Paolo Palmisani, uno degli arrestati per l'omicidio di Emanuele Morganti, ieri era in aula a Frosinone. Palmisani ha deciso di partecipare a un'udienza che lo riguardava. Scortato dagli agenti della polizia penitenziaria, l'uomo ha fatto il suo ingresso in aula intorno alle 9.30. La causa, la prima iscritta a ruolo, riguarda un abuso edilizio, reato connesso all'attività di imprenditore edile svolta in passato da Palmisani.
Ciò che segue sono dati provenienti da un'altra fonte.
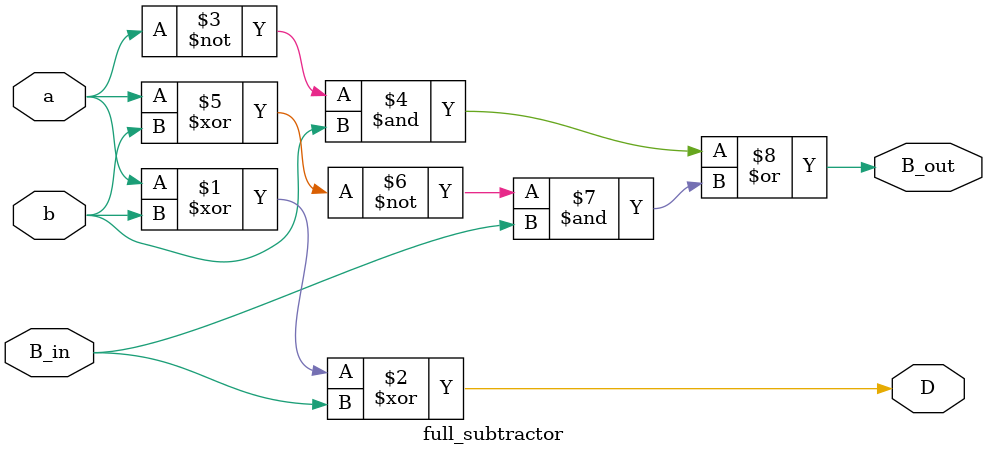
<source format=v>
module full_subtractor(input a, b, B_in, output D, B_out);
  assign D = a ^ b ^ B_in;
  assign B_out = (~a & b) | (~(a ^ b) & B_in);
endmodule
</source>
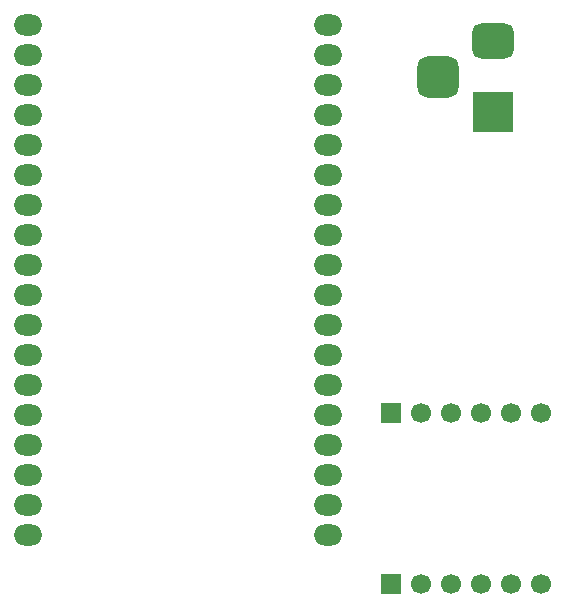
<source format=gbr>
%TF.GenerationSoftware,KiCad,Pcbnew,9.0.2*%
%TF.CreationDate,2025-06-04T23:15:31+05:30*%
%TF.ProjectId,andytrackerPCB,616e6479-7472-4616-936b-65725043422e,rev?*%
%TF.SameCoordinates,Original*%
%TF.FileFunction,Soldermask,Top*%
%TF.FilePolarity,Negative*%
%FSLAX46Y46*%
G04 Gerber Fmt 4.6, Leading zero omitted, Abs format (unit mm)*
G04 Created by KiCad (PCBNEW 9.0.2) date 2025-06-04 23:15:31*
%MOMM*%
%LPD*%
G01*
G04 APERTURE LIST*
G04 Aperture macros list*
%AMRoundRect*
0 Rectangle with rounded corners*
0 $1 Rounding radius*
0 $2 $3 $4 $5 $6 $7 $8 $9 X,Y pos of 4 corners*
0 Add a 4 corners polygon primitive as box body*
4,1,4,$2,$3,$4,$5,$6,$7,$8,$9,$2,$3,0*
0 Add four circle primitives for the rounded corners*
1,1,$1+$1,$2,$3*
1,1,$1+$1,$4,$5*
1,1,$1+$1,$6,$7*
1,1,$1+$1,$8,$9*
0 Add four rect primitives between the rounded corners*
20,1,$1+$1,$2,$3,$4,$5,0*
20,1,$1+$1,$4,$5,$6,$7,0*
20,1,$1+$1,$6,$7,$8,$9,0*
20,1,$1+$1,$8,$9,$2,$3,0*%
G04 Aperture macros list end*
%ADD10R,1.700000X1.700000*%
%ADD11C,1.700000*%
%ADD12R,3.500000X3.500000*%
%ADD13RoundRect,0.750000X-1.000000X0.750000X-1.000000X-0.750000X1.000000X-0.750000X1.000000X0.750000X0*%
%ADD14RoundRect,0.875000X-0.875000X0.875000X-0.875000X-0.875000X0.875000X-0.875000X0.875000X0.875000X0*%
%ADD15O,2.400000X1.800000*%
G04 APERTURE END LIST*
D10*
%TO.C,J3*%
X179840000Y-117500000D03*
D11*
X182380000Y-117500000D03*
X184920000Y-117500000D03*
X187460000Y-117500000D03*
X190000000Y-117500000D03*
X192540000Y-117500000D03*
%TD*%
D10*
%TO.C,J2*%
X179880000Y-103000000D03*
D11*
X182420000Y-103000000D03*
X184960000Y-103000000D03*
X187500000Y-103000000D03*
X190040000Y-103000000D03*
X192580000Y-103000000D03*
%TD*%
D12*
%TO.C,J1*%
X188542500Y-77500000D03*
D13*
X188542500Y-71500000D03*
D14*
X183842500Y-74500000D03*
%TD*%
D15*
%TO.C,A1*%
X149100000Y-70140000D03*
X149100000Y-72680000D03*
X149100000Y-75220000D03*
X149100000Y-77760000D03*
X149100000Y-80300000D03*
X149100000Y-82840000D03*
X149100000Y-85380000D03*
X149100000Y-87920000D03*
X149100000Y-90460000D03*
X149100000Y-93000000D03*
X149100000Y-95540000D03*
X149100000Y-98080000D03*
X149100000Y-100620000D03*
X149100000Y-103160000D03*
X149100000Y-105700000D03*
X149100000Y-108240000D03*
X149100000Y-110780000D03*
X149100000Y-113320000D03*
X174500000Y-113320000D03*
X174500000Y-110780000D03*
X174500000Y-108240000D03*
X174500000Y-105700000D03*
X174500000Y-103160000D03*
X174500000Y-100620000D03*
X174500000Y-98080000D03*
X174500000Y-95540000D03*
X174500000Y-93000000D03*
X174500000Y-90460000D03*
X174500000Y-87920000D03*
X174500000Y-85380000D03*
X174500000Y-82840000D03*
X174500000Y-80300000D03*
X174500000Y-77760000D03*
X174500000Y-75220000D03*
X174500000Y-72680000D03*
X174500000Y-70140000D03*
%TD*%
M02*

</source>
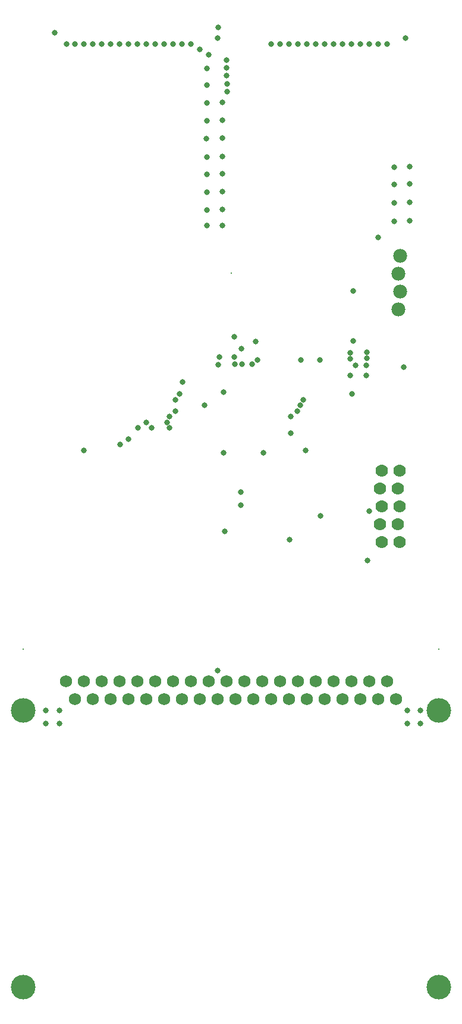
<source format=gbs>
%FSLAX23Y23*%
%MOIN*%
G70*
G01*
G75*
%ADD10C,0.008*%
%ADD11R,0.075X0.020*%
%ADD12R,0.028X0.125*%
%ADD13R,0.028X0.165*%
%ADD14R,0.085X0.138*%
%ADD15R,0.085X0.043*%
%ADD16R,0.020X0.075*%
%ADD17R,0.051X0.059*%
%ADD18R,0.043X0.039*%
%ADD19R,0.039X0.043*%
%ADD20C,0.010*%
%ADD21C,0.012*%
%ADD22C,0.070*%
%ADD23C,0.060*%
%ADD24C,0.130*%
%ADD25C,0.062*%
%ADD26C,0.024*%
%ADD27C,0.016*%
%ADD28C,0.031*%
%ADD29C,0.007*%
%ADD30C,0.010*%
%ADD31C,0.010*%
%ADD32C,0.010*%
%ADD33C,0.015*%
%ADD34R,0.100X0.100*%
%ADD35R,0.083X0.028*%
%ADD36R,0.036X0.133*%
%ADD37R,0.036X0.173*%
%ADD38R,0.093X0.146*%
%ADD39R,0.093X0.051*%
%ADD40R,0.028X0.083*%
%ADD41R,0.059X0.067*%
%ADD42R,0.051X0.047*%
%ADD43R,0.047X0.051*%
%ADD44C,0.008*%
%ADD45C,0.078*%
%ADD46C,0.068*%
%ADD47C,0.138*%
%ADD48C,0.032*%
D22*
X2006Y-2956D02*
D03*
Y-3156D02*
D03*
X1906D02*
D03*
X1996Y-3056D02*
D03*
X1896D02*
D03*
X1906Y-2956D02*
D03*
X1996Y-2856D02*
D03*
X1896D02*
D03*
X2006Y-2756D02*
D03*
X1906D02*
D03*
D44*
X2228Y-3759D02*
D03*
X-102D02*
D03*
X1063Y-1652D02*
D03*
D45*
X2011Y-1553D02*
D03*
X2001Y-1653D02*
D03*
X2011Y-1753D02*
D03*
X2001Y-1853D02*
D03*
D46*
X138Y-3937D02*
D03*
X188Y-4037D02*
D03*
X238Y-3937D02*
D03*
X288Y-4037D02*
D03*
X338Y-3937D02*
D03*
X388Y-4037D02*
D03*
X438Y-3937D02*
D03*
X488Y-4037D02*
D03*
X538Y-3937D02*
D03*
X588Y-4037D02*
D03*
X638Y-3937D02*
D03*
X688Y-4037D02*
D03*
X738Y-3937D02*
D03*
X788Y-4037D02*
D03*
X838Y-3937D02*
D03*
X938D02*
D03*
X988Y-4037D02*
D03*
X1038Y-3937D02*
D03*
X1088Y-4037D02*
D03*
X1138Y-3937D02*
D03*
X1188Y-4037D02*
D03*
X1238Y-3937D02*
D03*
X1288Y-4037D02*
D03*
X1338Y-3937D02*
D03*
X1388Y-4037D02*
D03*
X1438Y-3937D02*
D03*
X1488Y-4037D02*
D03*
X1538Y-3937D02*
D03*
X1588Y-4037D02*
D03*
X1638Y-3937D02*
D03*
X1688Y-4037D02*
D03*
X1738Y-3937D02*
D03*
X1788Y-4037D02*
D03*
X1838Y-3937D02*
D03*
X1888Y-4037D02*
D03*
X1938Y-3937D02*
D03*
X1988Y-4037D02*
D03*
X888D02*
D03*
D47*
X-102Y-4102D02*
D03*
X2228D02*
D03*
X-102Y-5652D02*
D03*
X2228D02*
D03*
D48*
X238Y-2643D02*
D03*
X1746Y-1752D02*
D03*
X2064Y-1055D02*
D03*
X1976Y-1057D02*
D03*
X2064Y-1151D02*
D03*
X1976Y-1153D02*
D03*
X2064Y-1255D02*
D03*
X1976Y-1257D02*
D03*
X2064Y-1359D02*
D03*
X1976Y-1361D02*
D03*
X2125Y-4175D02*
D03*
X2050D02*
D03*
X2125Y-4100D02*
D03*
X2050D02*
D03*
X100Y-4175D02*
D03*
X25D02*
D03*
X100Y-4100D02*
D03*
X25D02*
D03*
X1026Y-3097D02*
D03*
X1014Y-1383D02*
D03*
X926Y-1385D02*
D03*
X1014Y-1295D02*
D03*
X926Y-1297D02*
D03*
X1014Y-1195D02*
D03*
X926Y-1197D02*
D03*
X1014Y-1095D02*
D03*
X926Y-1097D02*
D03*
X1014Y-999D02*
D03*
X926Y-1001D02*
D03*
X1013Y-895D02*
D03*
X925Y-897D02*
D03*
X1014Y-795D02*
D03*
X926Y-797D02*
D03*
X1014Y-695D02*
D03*
X926Y-697D02*
D03*
X75Y-305D02*
D03*
X926Y-505D02*
D03*
Y-597D02*
D03*
X989Y-274D02*
D03*
X791Y-2261D02*
D03*
X774Y-2328D02*
D03*
X750Y-2360D02*
D03*
X717Y-2454D02*
D03*
X717Y-2517D02*
D03*
X703Y-2486D02*
D03*
X749Y-2423D02*
D03*
X539Y-2517D02*
D03*
X618D02*
D03*
X488Y-2580D02*
D03*
X439Y-2611D02*
D03*
X438Y-368D02*
D03*
X488D02*
D03*
X538D02*
D03*
X588D02*
D03*
X638D02*
D03*
X688D02*
D03*
X738D02*
D03*
X788D02*
D03*
X1888D02*
D03*
X1938D02*
D03*
X1022Y-2316D02*
D03*
X1243Y-2656D02*
D03*
X1022Y-2658D02*
D03*
X914Y-2391D02*
D03*
X1747Y-2030D02*
D03*
X1760Y-2168D02*
D03*
X1822D02*
D03*
X1823Y-2129D02*
D03*
X1730Y-2130D02*
D03*
X2032Y-2177D02*
D03*
X1838Y-2984D02*
D03*
X1116Y-2950D02*
D03*
X1117Y-2878D02*
D03*
X1823Y-2095D02*
D03*
X1731Y-2096D02*
D03*
X1082Y-2008D02*
D03*
X2042Y-335D02*
D03*
X988D02*
D03*
X1888Y-1450D02*
D03*
X586Y-2486D02*
D03*
X1838Y-368D02*
D03*
X1788D02*
D03*
X1740Y-2328D02*
D03*
X1738Y-368D02*
D03*
X1688D02*
D03*
X1638D02*
D03*
X1588D02*
D03*
X1538D02*
D03*
X1488D02*
D03*
X1438D02*
D03*
X1388D02*
D03*
X1454Y-2137D02*
D03*
X1338Y-368D02*
D03*
X1481Y-2643D02*
D03*
X1288Y-368D02*
D03*
X1466Y-2360D02*
D03*
X838Y-368D02*
D03*
X1450Y-2391D02*
D03*
X888Y-396D02*
D03*
X1433Y-2423D02*
D03*
X938Y-426D02*
D03*
X1396Y-2454D02*
D03*
X1038Y-456D02*
D03*
X1397Y-2549D02*
D03*
X1200Y-2034D02*
D03*
X1038Y-500D02*
D03*
X1211Y-2136D02*
D03*
X1180Y-2161D02*
D03*
X1038Y-545D02*
D03*
X1124Y-2162D02*
D03*
X987Y-3877D02*
D03*
X1039Y-591D02*
D03*
X1080Y-2121D02*
D03*
X996Y-2122D02*
D03*
X1085Y-2162D02*
D03*
X1119Y-2074D02*
D03*
X1039Y-635D02*
D03*
X991Y-2163D02*
D03*
X139Y-368D02*
D03*
X188D02*
D03*
X238D02*
D03*
X288D02*
D03*
X338D02*
D03*
X388D02*
D03*
X1389Y-3144D02*
D03*
X1563Y-3011D02*
D03*
X1562Y-2137D02*
D03*
X1826Y-3262D02*
D03*
X1731Y-2224D02*
D03*
X1822Y-2225D02*
D03*
M02*

</source>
La sua presenza ha destato sicuramente curiosità. In molti, con l'aula ancora gremita, non hanno potuto non commentare la sua presenza, seppur per pochi minuti. Il processo, infatti, davanti al nuovo giudice monocratico Francesca Proietti ha visto l'ammissione delle prove, la richiesta dei testimoni e poi è stato rinviato ad ottobre quando entrerà nel vivo.
I fatti oggetto del procedimento, secondo l'accusa, sono stati commessi a Ferentino tra ottobre 2015 e febbraio 2016. Se in occasione dell'udienza al gup, Palmisani, assistito dall'avvocato Angelo Bucci, aveva scelto di non presenziare, ieri ha deciso di farsi accompagnare in aula. Peraltro il rinvio a giudizio, per una strana coincidenza, era avvenuto lo stesso giorno in cui era stata resa nota la chiusura delle indagini preliminari per l'omicidio di Emanuele Moraganti. Per questo fatto, Palmisani, arrestato al pari degli altri alatresi Franco e Mario Castagnacci e del frusinate Michel Fortuna, dovrà comparire a febbraio in udienza preliminare. E in quel caso rischia di finire davanti alla Corte d'assise.
Oltre a Palmisani, coinvolto nella vicenda quale titolare di una ditta di costruzioni, sotto processo sono il proprietario dell'immobile, un frusinate di 27 anni, e il geometra, anch'egli frusinate, 41 anni, difesi dagli avvocati Paolo Pulciani e Alessio Andrej Caperna. Il proprietario dello stabile aveva ottenuto un permesso a costruire, ma non aveva proceduto a comunicare l'inizio dei lavori, questo perché - sostiene l'accusa - le opere realizzate erano abusive in quanto non era stato demolito un preesistente locale agricolo. Quindi l'opera era andata avanti nonostante i dinieghi, riattivando un vecchio permesso a costruire.